## What you should do
Please output every record below exactly as written, leaving out any pictures.

● ● ● ●

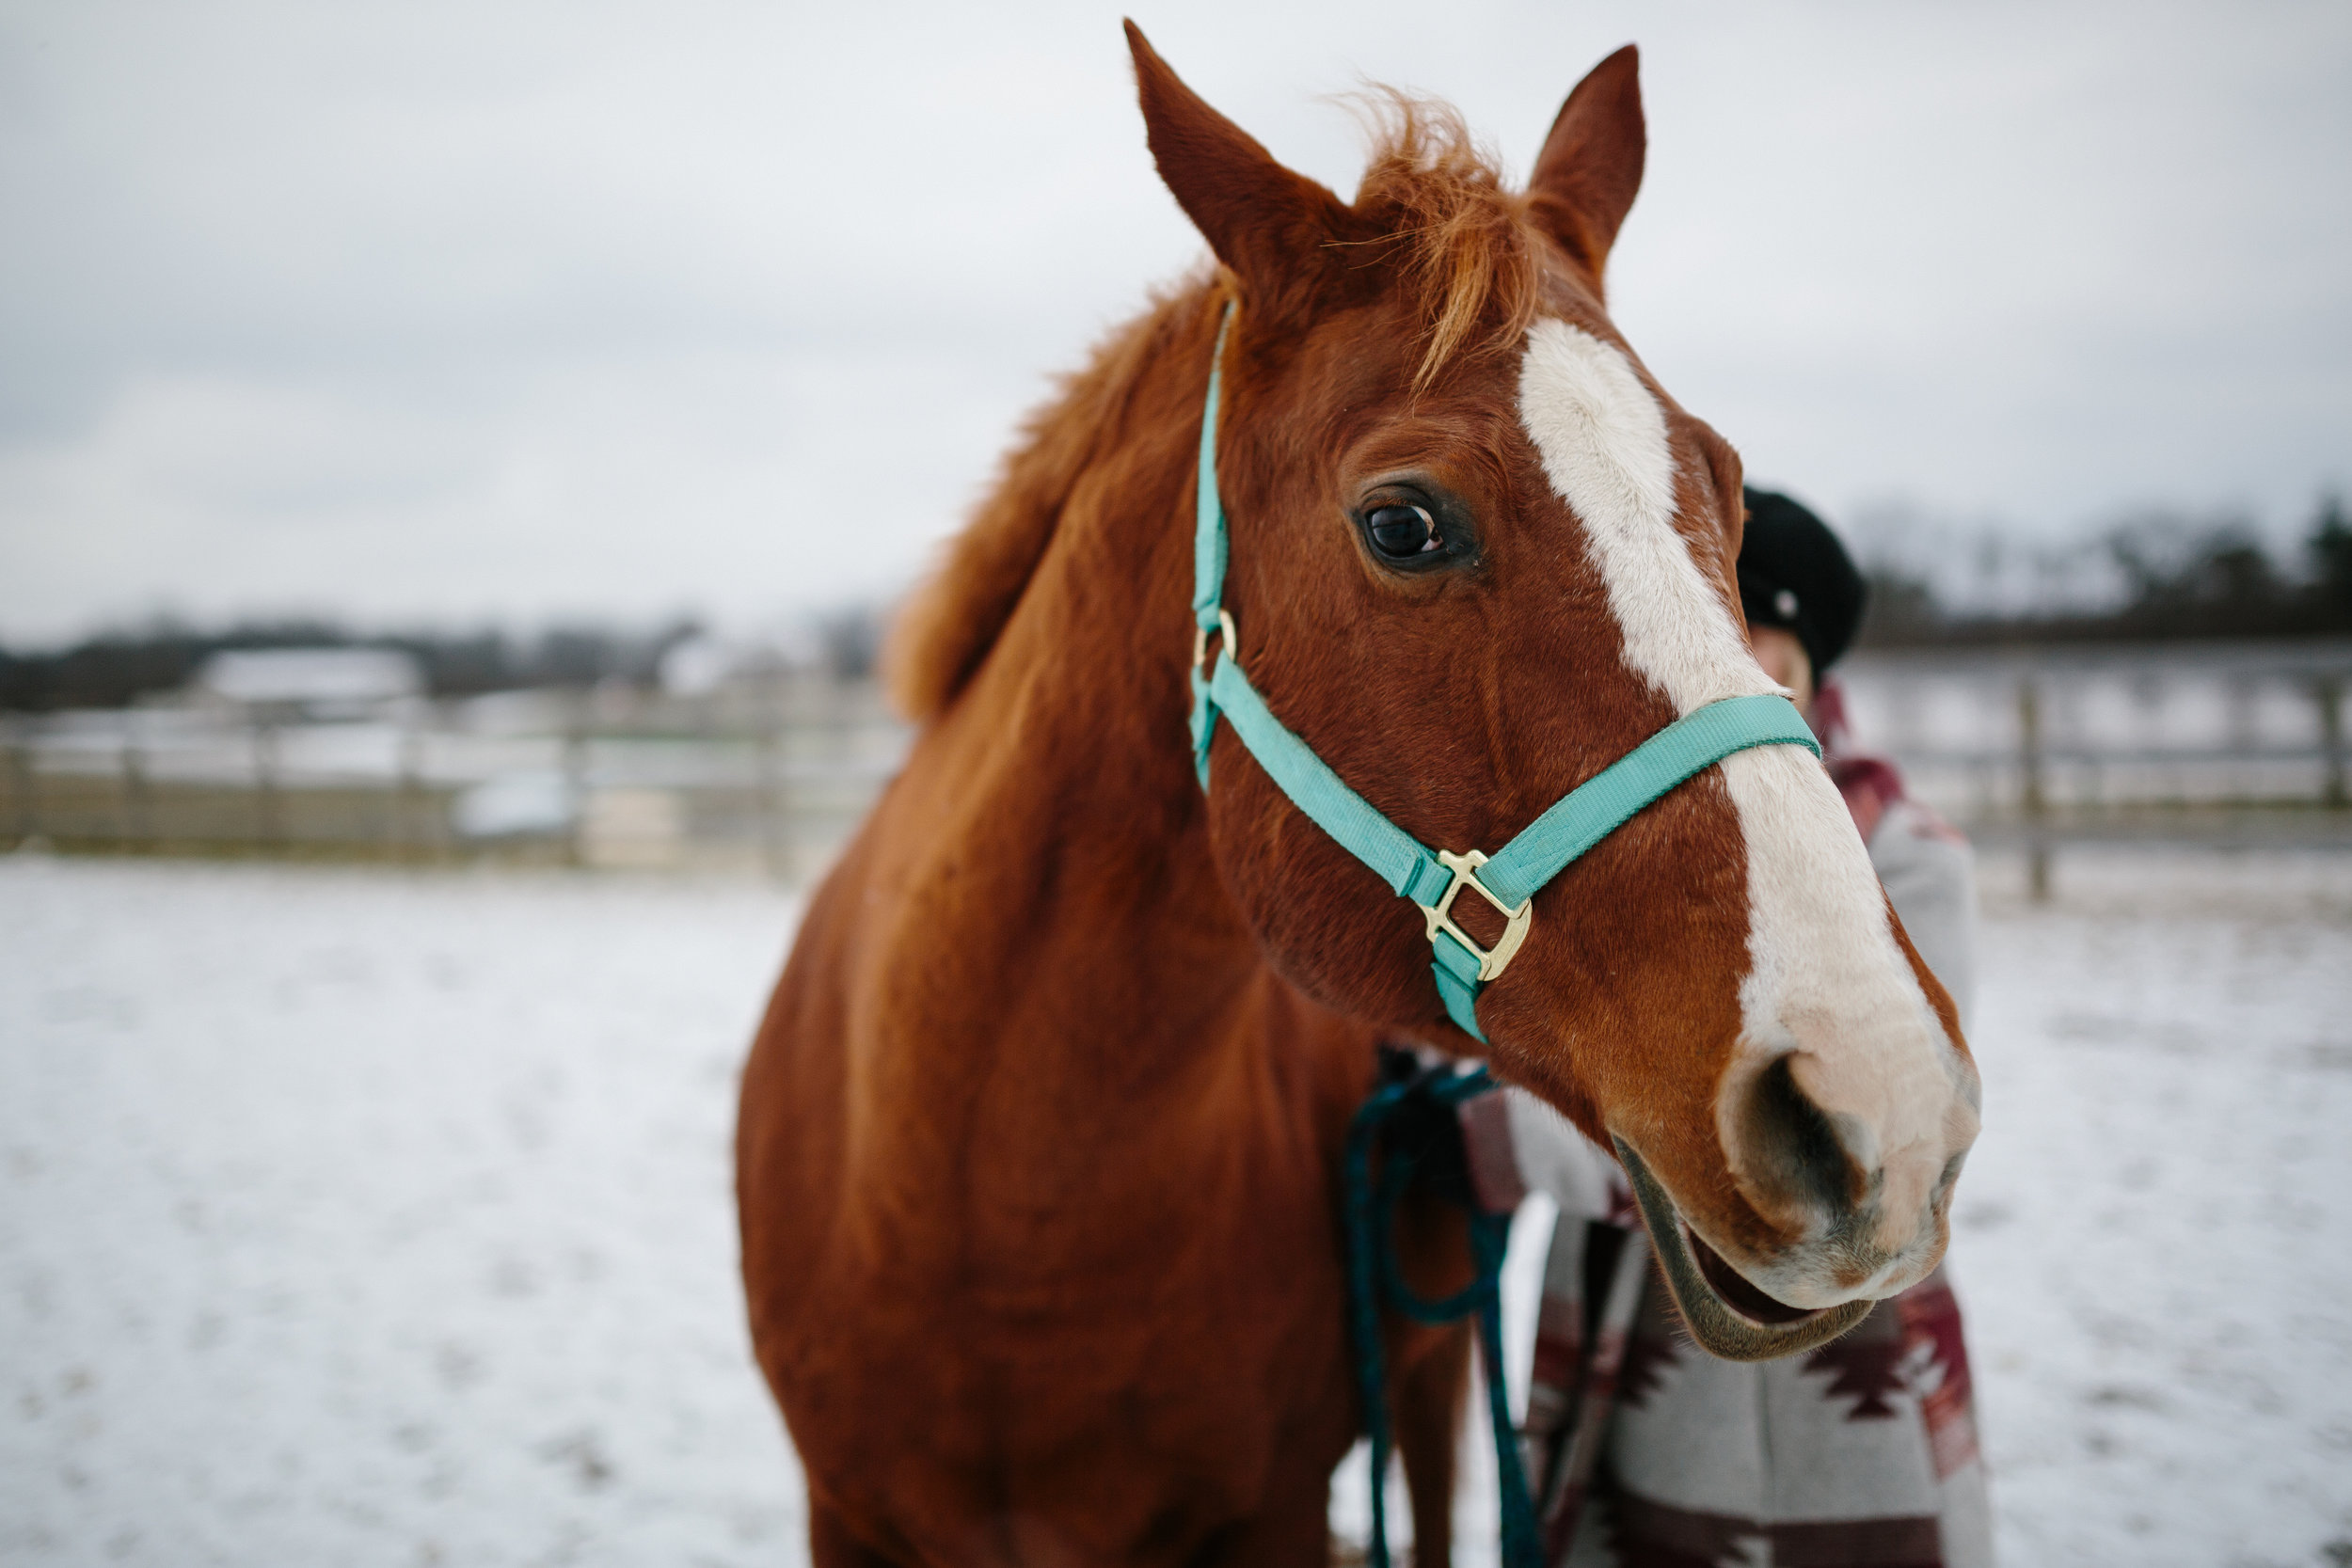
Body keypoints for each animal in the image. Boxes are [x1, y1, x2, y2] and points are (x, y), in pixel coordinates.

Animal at [729, 27, 1966, 1568]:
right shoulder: (845, 1511)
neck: (989, 1211)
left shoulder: (1273, 1508)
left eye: (1730, 490)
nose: (1880, 1095)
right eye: (1403, 523)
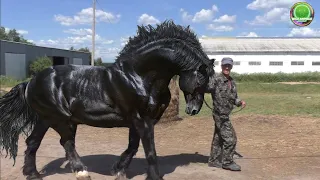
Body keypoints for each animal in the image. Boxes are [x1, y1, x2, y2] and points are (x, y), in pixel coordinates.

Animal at [0, 20, 215, 179]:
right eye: (202, 80)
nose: (193, 109)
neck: (138, 76)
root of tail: (30, 82)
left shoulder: (139, 121)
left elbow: (133, 146)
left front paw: (118, 169)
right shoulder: (142, 119)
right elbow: (150, 151)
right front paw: (153, 176)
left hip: (45, 119)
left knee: (33, 142)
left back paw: (33, 174)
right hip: (59, 119)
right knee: (66, 142)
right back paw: (81, 171)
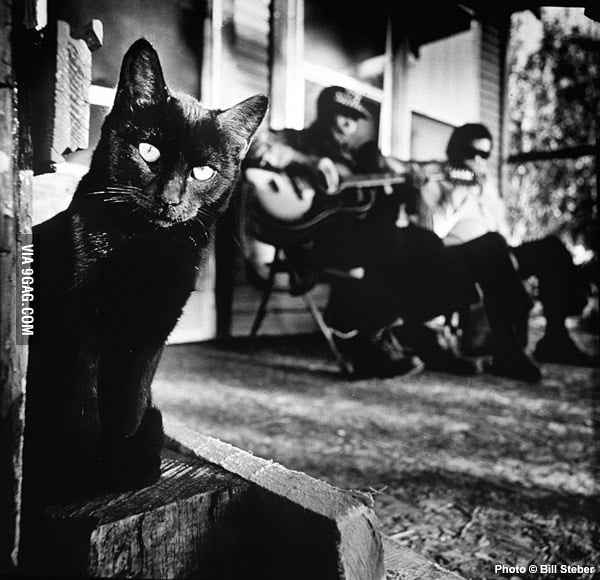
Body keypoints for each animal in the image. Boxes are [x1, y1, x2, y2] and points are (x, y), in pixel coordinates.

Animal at [23, 38, 268, 502]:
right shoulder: (80, 326)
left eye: (203, 171)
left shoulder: (152, 334)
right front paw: (84, 471)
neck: (145, 249)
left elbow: (131, 402)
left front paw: (125, 460)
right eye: (149, 151)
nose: (169, 198)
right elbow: (83, 404)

● ● ● ●

## Result
Body keypoints for each animal in the image. Boxes are [x1, y1, x2, y2] and points are (x, y), in pixel coordinates.

Animal at [729, 27, 1966, 1568]:
right shoulder: (845, 1511)
neck: (989, 1211)
left shoulder: (1273, 1508)
left eye: (1730, 490)
nose: (1880, 1095)
right eye: (1403, 523)
Body keypoints for each animal in the image. Boxes are [x1, y1, x2, y2] and points are (x, y), in pixel coordinates.

Animal at [0, 20, 215, 179]:
right eye: (202, 80)
nose: (193, 109)
neck: (138, 76)
root of tail: (30, 82)
left shoulder: (139, 121)
left elbow: (133, 146)
left front paw: (118, 169)
right shoulder: (142, 119)
right elbow: (150, 151)
right front paw: (153, 176)
left hip: (45, 119)
left knee: (33, 142)
left back paw: (33, 174)
right hip: (59, 119)
right knee: (66, 142)
right back paw: (81, 171)
Body keypoints for each animal in the image. Boxes are [x1, y1, x2, y2] and points are (x, y), in pixel coordinates.

Animal at [23, 38, 268, 502]:
right shoulder: (80, 326)
left eye: (203, 171)
left shoulder: (152, 334)
right front paw: (84, 471)
neck: (145, 249)
left elbow: (131, 402)
left front paw: (125, 460)
right eye: (149, 151)
nose: (169, 198)
right elbow: (83, 404)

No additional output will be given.